» Tasks to perform
[1] In the Blood Angels tactics thread, what does Galahad say is needed to get a Furioso Dreadnought into battle?
[2] Extend the Blood Angels tactics thread with further posts after its last one.

>> Begin Document section

# Blood Angels Tactics Anybody?



## CaptainBailean (Feb 20, 2008)

Anybody have any secret tacits theyd like to share and what not? The biggest question i have is, how do i get my damn furioso drednaught into battle before it gets blown up, besides hiding it behind cover? any ideas/thoughts/suggestions/tips and what have you


----------



## Galahad (Dec 21, 2006)

Drop Pod.
Furioso without Drop Pod = Crater.


----------



## swntzu (Dec 25, 2007)

Galahad said:


> Drop Pod.
> Furioso without Drop Pod = Crater.


Agreed. Furiosos foot slogging across the board doesn't bode well. :S


----------



## bl0203 (Nov 10, 2007)

The Dreadnoughts get real expensive real fast, drop pod, Ven status, xtra armor, heavy flamer, your looking at a pricey unit that doesn't give you a DC member. I used to run Drop Podding Dreads, however they are just too inconsistent, if they survive and charge then its great. However a high profile target like that behind enemy lines usually gets alot of anti tank attention. 

I prefer running 6-8 man Vet Assault Squads w/Thunder Hammer and two Meltas, they're just more versatile and you get a DC member. DC and VAS are like Ketchup and Mustard they just go well together:biggrin:. But its really personal preference and using the models you own. Hope this helps.

Good Luck...


----------



## Al Capeone (Feb 9, 2008)

try to save money


----------



## Galahad (Dec 21, 2006)

BL makes a good point. Our dreads do get pricey fast. I've got a lot of custom dreads but, sad to say, I haven't made much use of them since the new dex.

>> End Document section
>> Begin Given records

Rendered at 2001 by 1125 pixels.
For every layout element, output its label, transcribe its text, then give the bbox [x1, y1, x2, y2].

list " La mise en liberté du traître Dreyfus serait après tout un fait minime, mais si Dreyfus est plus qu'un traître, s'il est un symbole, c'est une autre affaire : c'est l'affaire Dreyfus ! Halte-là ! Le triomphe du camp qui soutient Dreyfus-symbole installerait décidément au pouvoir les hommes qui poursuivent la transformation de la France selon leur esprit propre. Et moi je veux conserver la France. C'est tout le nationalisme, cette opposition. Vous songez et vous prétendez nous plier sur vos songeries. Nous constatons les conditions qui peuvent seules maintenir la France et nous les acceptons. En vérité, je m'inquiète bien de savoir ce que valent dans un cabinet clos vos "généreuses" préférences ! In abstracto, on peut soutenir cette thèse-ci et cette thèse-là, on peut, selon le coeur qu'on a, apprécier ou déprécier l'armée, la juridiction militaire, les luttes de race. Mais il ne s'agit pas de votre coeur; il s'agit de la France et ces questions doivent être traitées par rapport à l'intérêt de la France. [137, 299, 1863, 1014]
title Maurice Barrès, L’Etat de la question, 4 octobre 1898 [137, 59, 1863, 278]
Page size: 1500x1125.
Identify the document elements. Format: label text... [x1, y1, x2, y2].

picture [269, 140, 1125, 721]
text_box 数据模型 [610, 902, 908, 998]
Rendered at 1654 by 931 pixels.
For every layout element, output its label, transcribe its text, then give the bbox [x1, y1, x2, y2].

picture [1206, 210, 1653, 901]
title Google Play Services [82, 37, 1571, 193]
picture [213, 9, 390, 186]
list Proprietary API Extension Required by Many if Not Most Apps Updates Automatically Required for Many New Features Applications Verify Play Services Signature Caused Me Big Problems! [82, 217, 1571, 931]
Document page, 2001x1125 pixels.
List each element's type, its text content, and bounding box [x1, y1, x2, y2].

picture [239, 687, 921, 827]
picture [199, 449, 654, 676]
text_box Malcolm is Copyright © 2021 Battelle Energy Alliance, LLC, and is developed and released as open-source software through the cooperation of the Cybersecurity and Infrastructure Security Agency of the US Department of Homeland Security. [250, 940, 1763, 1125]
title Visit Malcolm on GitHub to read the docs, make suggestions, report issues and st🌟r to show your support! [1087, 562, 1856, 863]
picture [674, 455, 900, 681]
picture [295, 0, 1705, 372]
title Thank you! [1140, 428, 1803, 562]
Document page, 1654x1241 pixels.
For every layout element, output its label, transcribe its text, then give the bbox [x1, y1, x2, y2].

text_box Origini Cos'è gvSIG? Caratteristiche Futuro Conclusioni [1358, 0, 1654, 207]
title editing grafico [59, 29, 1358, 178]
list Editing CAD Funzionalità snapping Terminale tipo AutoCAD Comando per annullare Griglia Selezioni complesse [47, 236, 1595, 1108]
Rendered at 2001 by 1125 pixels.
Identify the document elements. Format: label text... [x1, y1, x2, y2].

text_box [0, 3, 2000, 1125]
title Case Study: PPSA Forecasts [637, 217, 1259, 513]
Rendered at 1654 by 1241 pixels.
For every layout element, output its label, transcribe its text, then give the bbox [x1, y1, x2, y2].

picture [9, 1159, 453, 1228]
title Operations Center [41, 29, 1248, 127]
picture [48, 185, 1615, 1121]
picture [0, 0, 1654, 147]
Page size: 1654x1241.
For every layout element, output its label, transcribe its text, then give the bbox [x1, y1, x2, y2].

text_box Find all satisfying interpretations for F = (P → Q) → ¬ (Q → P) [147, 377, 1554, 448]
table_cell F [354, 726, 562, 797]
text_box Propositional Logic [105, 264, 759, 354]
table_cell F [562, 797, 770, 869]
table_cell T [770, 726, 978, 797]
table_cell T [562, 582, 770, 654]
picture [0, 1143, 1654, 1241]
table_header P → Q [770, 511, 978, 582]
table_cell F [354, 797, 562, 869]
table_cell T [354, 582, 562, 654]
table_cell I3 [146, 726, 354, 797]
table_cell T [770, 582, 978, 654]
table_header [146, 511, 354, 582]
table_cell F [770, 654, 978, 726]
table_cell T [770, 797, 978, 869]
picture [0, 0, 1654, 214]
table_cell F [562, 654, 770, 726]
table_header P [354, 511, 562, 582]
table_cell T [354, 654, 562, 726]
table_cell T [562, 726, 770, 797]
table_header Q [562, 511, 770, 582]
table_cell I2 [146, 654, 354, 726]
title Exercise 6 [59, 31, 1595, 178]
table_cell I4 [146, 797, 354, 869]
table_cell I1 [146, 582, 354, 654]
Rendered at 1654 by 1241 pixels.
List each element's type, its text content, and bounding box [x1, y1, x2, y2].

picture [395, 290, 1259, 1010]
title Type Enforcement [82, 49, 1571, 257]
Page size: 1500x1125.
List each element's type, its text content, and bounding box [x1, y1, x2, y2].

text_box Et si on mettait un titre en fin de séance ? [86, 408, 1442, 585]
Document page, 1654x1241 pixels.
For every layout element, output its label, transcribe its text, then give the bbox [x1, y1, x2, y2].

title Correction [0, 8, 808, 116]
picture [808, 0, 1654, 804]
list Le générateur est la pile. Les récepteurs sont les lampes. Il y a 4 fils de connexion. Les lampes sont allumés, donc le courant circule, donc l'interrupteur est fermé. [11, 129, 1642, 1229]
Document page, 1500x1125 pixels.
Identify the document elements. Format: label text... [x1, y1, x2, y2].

>> End Given records

» Results for each task
[1] A Drop Pod.

[2]
----------



## CaptainBailean (Feb 20, 2008)

sweet ill keep that in mind. i do love my vet assault squads though for sure. my vet assault squad just killed off an entire squad of vespid in a turn.


----------



## Churlton (Nov 23, 2007)

About the only use I see for the dreddy now is to keep it cowering behind cover in your own lines ... and use soley for counter-assault. 

A waste of points and fluff IMHO, but at least it may survive.

The VAS get my vote for the best use.


----------



## killer_sheep (Feb 23, 2008)

why not upgrade the furioso to a DC furioso, in a drop pod and he rocks i know its 175pts but i think its worth it


----------



## Galahad (Dec 21, 2006)

The question is, how useful is he? I know from experience that pidding dreadnoughts tend to become top priority once they land. At best you're going to get to take out one thing before getting blown to bits. The more he costs the harder it'll be for the dread to make up for his inevitable points loss when he gets shot to hell.

Podding dreads are useful, but you have to use them wisely.


----------



## killer_sheep (Feb 23, 2008)

But if your shooting at my dread your not shooting at my DC and my assalt squads 
I know he might not turn up till turn 6 but its in the back of your mind '' there is a death company dread coming''


----------



## Galahad (Dec 21, 2006)

This is very true. You can't put a points value on distraction and psychology


----------



## KharnTheBetrayer86 (Feb 26, 2008)

If people hate the venerable Dreddy that much, give him extra armour and have a techmarine with a few servitors standing nearby and watch the enemy waste most of their firepower on him while ignoring your marines who, being blood angels, are a damn sight more worrying that most basic troops.

Then send in the death company.

Instant win.


----------



## CaptainBailean (Feb 20, 2008)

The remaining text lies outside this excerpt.